I'm no Netscape fan, but it is still here. We all tout the virtues of Opera, and I don't think Opera has a big a share as Netscape.
"We must stop thinking of browsers as trivial pieces of free software that aim at nothing more than rendering web page pictures on the screen. We need user-supportive environments that facilitate navigation and protect users from the excesses of bad websites."Source: Jakob Nielsen [useit.com]
Also, Moz 1.1+ has the links toolbar (it's called differently though, never remember the toolbar names) which has the potential to be Nielsen's wildest dream: unified navigation from a standard menu for all websites (of course provided the web masters include proper <link> tags specifing the chapters and sections, next and previous pages, help page etc..).
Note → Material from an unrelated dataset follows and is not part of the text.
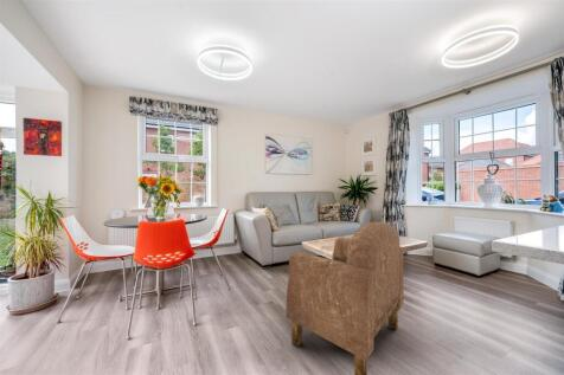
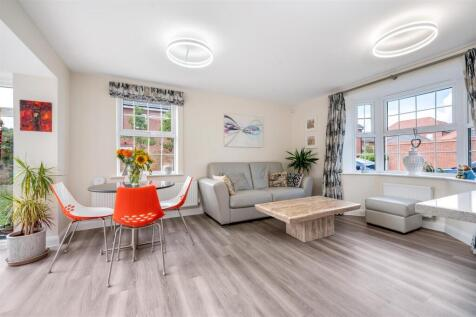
- armchair [284,220,404,375]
Also, Mozy's DOM inspector, page info dialog and "view selection source" option are great tools for developers.
Plus, it has the holy 'position:fixed' grail and the very cool typeahead thingy in the newest release, 1.2a (typing the first couple of letters from any link on the page selects it, instead of having to tab through all of them one by one)
Okay, I'm done with the soapbox now.
[edited by: tedster at 12:07 am (utc) on Sep. 25, 2002]
if your logs only show 4% Netscape, could it be that the site renders so poorly in Netscape that visitors don't stay?
Txbakers, you are absolutely right. I still run NS 4.7 and I see no reason why I should change. When I a site does not render it's almost always because of sloppy code writing and that I don't consider being my problem. ;)
To name some examples:
Not understanding "right" and "bottom" CSS positioning (as well as heaps of other CSS) is not caused by sloppy code, just by an outdated browser.
N4 still internally translates any CSS to JSSS (JavaScript Stylesheets), which Netscape submitted to the W3C in 96 expecting it to become the official standard. When CSS1 was chosen instead, they hastily wrote a translation engine, which is also why JS needs to be turned on in N4 to see any CSS formatting effects. This led to dozens of stupid and inexplicable bugs like this one: "SPAN text loses background color when font-size, font-weight, and the same background color is specified for the SPAN class and for a DIV class on the same page" [source: css.nu].
N4 also recalculates any pixel frame sizes to percentages for no reason at all, which makes pixel-perfect matching/aligning impossible because the screen is only split up into 100 units [yes, I know pixel-perfect design is not what the web and/or HTML were really meant for].
And the list of N4 oddities goes on...
You can't deny the fact that the Netscapers themselves saw what a mess their code was, which led to skipping version 5 and creating the Mozilla project as well as doing the largest part of the work on it, which has produced an excellent browser that unfortunately still has far too few users.
pageoneresults: I don't think so. Even if you configure Opera to identify as IE, it clearly sticks the word Opera to the end of the UserAgent string (just tested in Op.6b a few days ago). Sensible UA identification systems (checking for "Opera" before looking for "MSIE") should as far as I can tell detect Opera all the time without any problems.
AOL 8 will still be MSIE engine based, however, all going well with the Compuserve trial, we could see AOL 9 reporting a Mozilla Gecko.